Tienen que usar guantes y anteojos especiales y no deben pasar mucho tiempo dentro del cuarto oscuro.

«El efecto biológico de los rayos ultravioleta es muy malo para la salud», indicó Gregory Varennes de Roda Iberica, la empresa que introdujo la tecnología en el mercado.

«De acuerdo con los límites de tolerancia a la radiación ultravioleta, los operadores no deben quedarse en el cuarto oscuro por más de una hora, pero con frecuencia lo hacen por períodos más largos».

Y se trata de una mano de obra que también representa un costo considerable para la empresa, señaló Varennes.

Detección temprana

Para evitar la exposición de los trabajadores a la radiación ultravioleta, el profesor José Blasco del Instituto Valenciano de Investigación Agraria y sus colegas decidieron que una máquina era la que debía hacer el trabajo.

«Nuestro sistema captura las imágenes de frutas dentro de una cámara de inspección iluminada sólo con una luz negra», señaló el docente.

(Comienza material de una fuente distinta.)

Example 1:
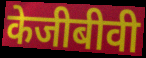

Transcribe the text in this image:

केजीबीवी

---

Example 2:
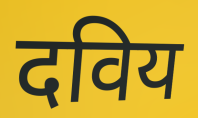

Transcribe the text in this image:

दविय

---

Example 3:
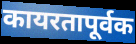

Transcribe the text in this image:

कायरतापूर्वक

«Si la fruta está infectada, mostrará un punto fluorescente, que es una especie de círculo pequeño en medio de la oscuridad».

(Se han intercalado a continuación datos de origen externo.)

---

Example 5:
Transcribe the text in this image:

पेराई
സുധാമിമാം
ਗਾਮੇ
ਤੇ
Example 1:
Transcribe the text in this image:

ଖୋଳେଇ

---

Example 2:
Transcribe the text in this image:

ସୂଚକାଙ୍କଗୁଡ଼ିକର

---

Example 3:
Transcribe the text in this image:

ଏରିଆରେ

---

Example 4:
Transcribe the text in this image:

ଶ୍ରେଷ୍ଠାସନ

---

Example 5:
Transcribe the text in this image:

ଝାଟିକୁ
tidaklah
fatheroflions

«La máquina utiliza técnicas de análisis de imagen que son combinadas con radiación ultravioleta para confirmar su detección».

Según el experto, la descomposición de las frutas es una de las principales causas de pérdidas dentro de la industria.

Por eso es clave que se detecten los frutos infectados tan pronto como sea posible para separarlos del resto.

El equipo también desarrolló otro mecanismo similar para clasificar las frutas cítricas en las líneas de producción de acuerdo con su calidad, color y el tipo de daño que su piel presenta.

Se trata de un aparato cuya eficiencia se traduce en una rapidez de análisis de entre 15 a 20 frutas por segundo.

Las frutas de primera clase que están destinadas a mercados más exigentes son separadas de las frutas de segunda clase que son perfectamente comestibles, pese a presentar pequeños defectos como rasguños.